Building the perfect campfire is a skill that any camping enthusiast would have to learn. It’s the cherry on top on any camping trip after a hard yet fun day outside. Let’s face it though, there’s no one formula that can guarantee the “perfect” campfire. Of course, you have a wide variety of options for the arrangement of rocks and the materials you can use, but you only have to understand the basic principles of combustion to learn how to build a campfire.
Position the Fire Triangle
Knowing where to position your campfire is essential in building the perfect campfire. Position your campfire at least ten feet away from anything flammable like your tent or overhanging trees. Ideally, try to place it in an area that’s sheltered from the wind with enough distance to protect people and the environment. A flat ground is ideal to prevent flying embers from rolling down from any ramp.
If you have attended any science class in the past, you may already be familiar with the three fundamentals of combustion that is the fire triangle: fuel, heat, and oxygen. Combining all three in proper proportions is required to set the perfect campfire. Managing them, however, is another story.
Create the Fire Bed
Look around to see if your campsite location has designated fire pits. But if you’re camping in the wild, whenever possible, always use a pre-existing fire bed. If none of these are available, you can always make your own. It should be on exposed earth and not grass. You can dig grass away if there’s no such area, but always check if there are local guidelines that prohibit touching the grass or plants around the area.
Make a Ring of Rocks Around
You may be wondering what these are for, but this is good practice to help contain the fire as much as possible. Dry rocks are always preferred, at about the size of a clenched fist, and properly space them apart for some air can circulate.
Gather some Wood
We always want dry wood. Avoid any that bends without snapping, looks a bit too green, or too wet, as these most likely wouldn’t burn well. Fallen wood is your best choice as these are better for the environment. Every campfire starts with good tinder as these catch fire easily and burn fairly easily. Some good sources include wood shavings, dry leaves, pine needles, dry moss, straw, newspaper, dryer lint, and char-cloth.
Lay Your Fire
You have choices on how to lay your fire depending on what you’ll use it for, but almost all start with a teepee or lean-to fire laying structure. According to Connor Fitzgerald, here are some ways that you make them:
- Tepee: Place a bundle of tinder in the center of your fire bed and then build a tepee around and above it using your kindling wood. Leave a small gap for lighting and to let air in. Gradually build this up with kindling and then add to it with some of your smaller fuelwood. With both the kindling and the fuelwood try to keep the thicker ends at the bottom.
- Lean-to: Stick a long piece of kindling into the ground at about a 30-degree angle – this will be your support stick. It can also be leaned against a bigger log instead.
Light your Fire
This is quite straightforward, but try to light your campfire starting from the tinder that’s in the center as quickly as possible.

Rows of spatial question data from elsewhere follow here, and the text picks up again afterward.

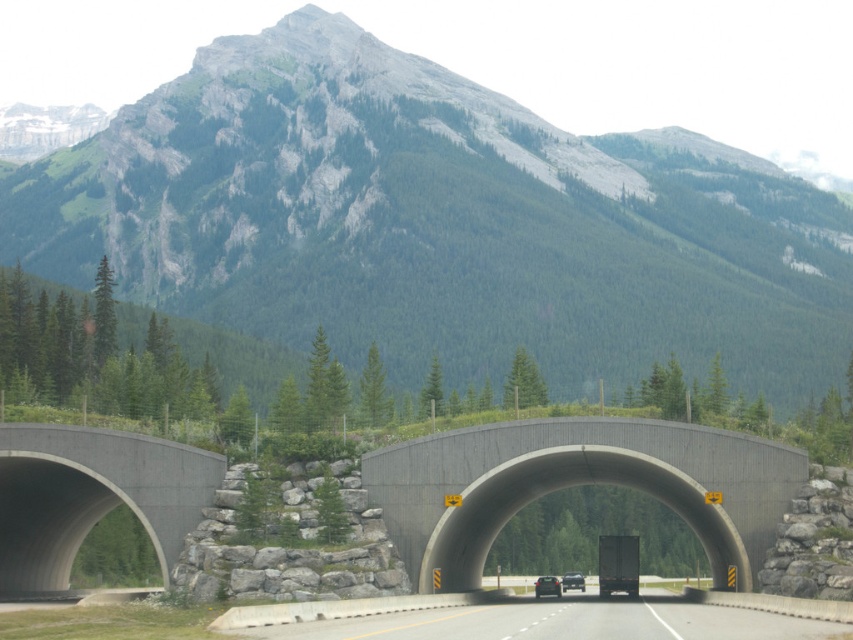
You are driving a matte black car at center and want to exit the gray concrete tunnel at left. Is the tunnel entrance ahead of you or behind you?

The gray concrete tunnel at left is closer to the viewer than the matte black car at center, so the tunnel entrance is ahead of you.

You are a surveyor trying to determine the distance between two points of interest in the image. The first point is labeled as point (108, 496). The second point is unlabeled but located 81.11 meters away from the first. Based on the scene description, can you identify the second point and its relation to the first?

The second point is 81.11 meters away from point (108, 496). Since the scene describes two concrete overpasses with rounded arches supported by large rock retaining walls, the second point is likely located on the other overpass, maintaining the structural distance between them.

You are a hiker planning to take a photo of the green rock mountain at upper center and the gray concrete tunnel at left. Which object should you focus on first if you want to capture both in a single frame without moving the camera?

You should focus on the green rock mountain at upper center first because it is larger in size compared to the gray concrete tunnel at left, allowing it to be the main subject while still fitting the smaller tunnel into the frame.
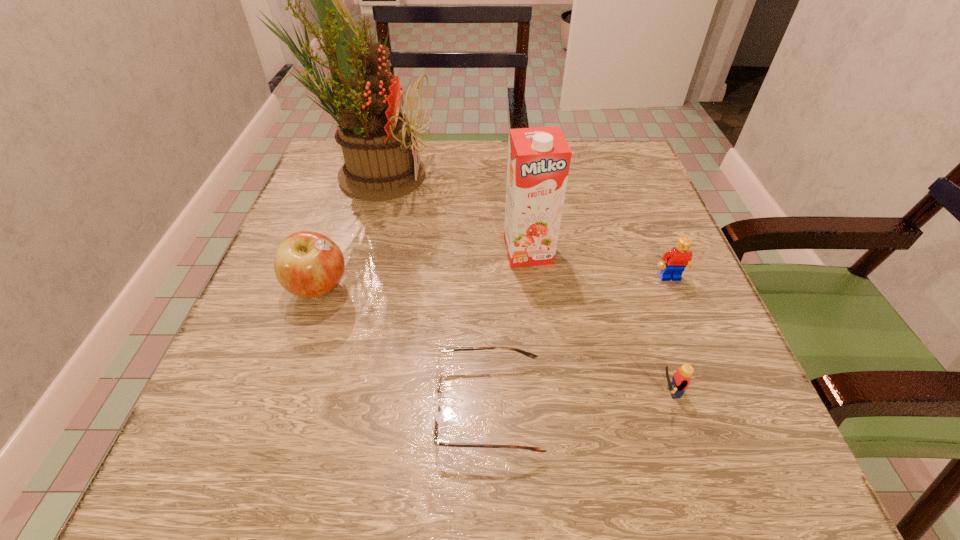
Choose which object is the second nearest neighbor to the apple. Please provide its 2D coordinates. Your answer should be formatted as a tuple, i.e. [(x, y)], where the tuple contains the x and y coordinates of a point satisfying the conditions above.

[(436, 410)]

This screenshot has height=540, width=960. Identify the location of free space in the image that satisfies the following two spatial constraints: 1. on the front-facing side of the right Lego; 2. on the front-facing side of the shortest object. (724, 408).

Image resolution: width=960 pixels, height=540 pixels. What are the coordinates of `free point that satisfies the following two spatial constraints: 1. in front of the carton with the fan visible; 2. on the right side of the tallest object` in the screenshot? It's located at (349, 251).

I want to click on vacant space that satisfies the following two spatial constraints: 1. on the front-facing side of the right Lego; 2. on the front-facing side of the nearer Lego, so click(717, 392).

The width and height of the screenshot is (960, 540). I want to click on vacant area in the image that satisfies the following two spatial constraints: 1. on the front-facing side of the right Lego; 2. on the front-facing side of the left Lego, so click(717, 392).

Add to your Fire to build it up
Below are a number of choices you have in building up your fire. Remember that whichever you choose, build your campfire slowly but steadily. One strategy is working through the fuel starting from the thin branches then to the larger logs.
Ready to build your campfire now? These tips will surely help you in making your campfire as perfect as possible. Of course, like any skill, campfire-building should be practiced to ensure its success. Keep in mind that this can still be a dangerous task if you’re a first-timer, so try to make a campfire only if you’re confident about this skill. For children, only make campfire if your guardian is around for assistance. It could very well be something to brag about, but most importantly it’s a life-saving skill that could help you in dire times while out camping.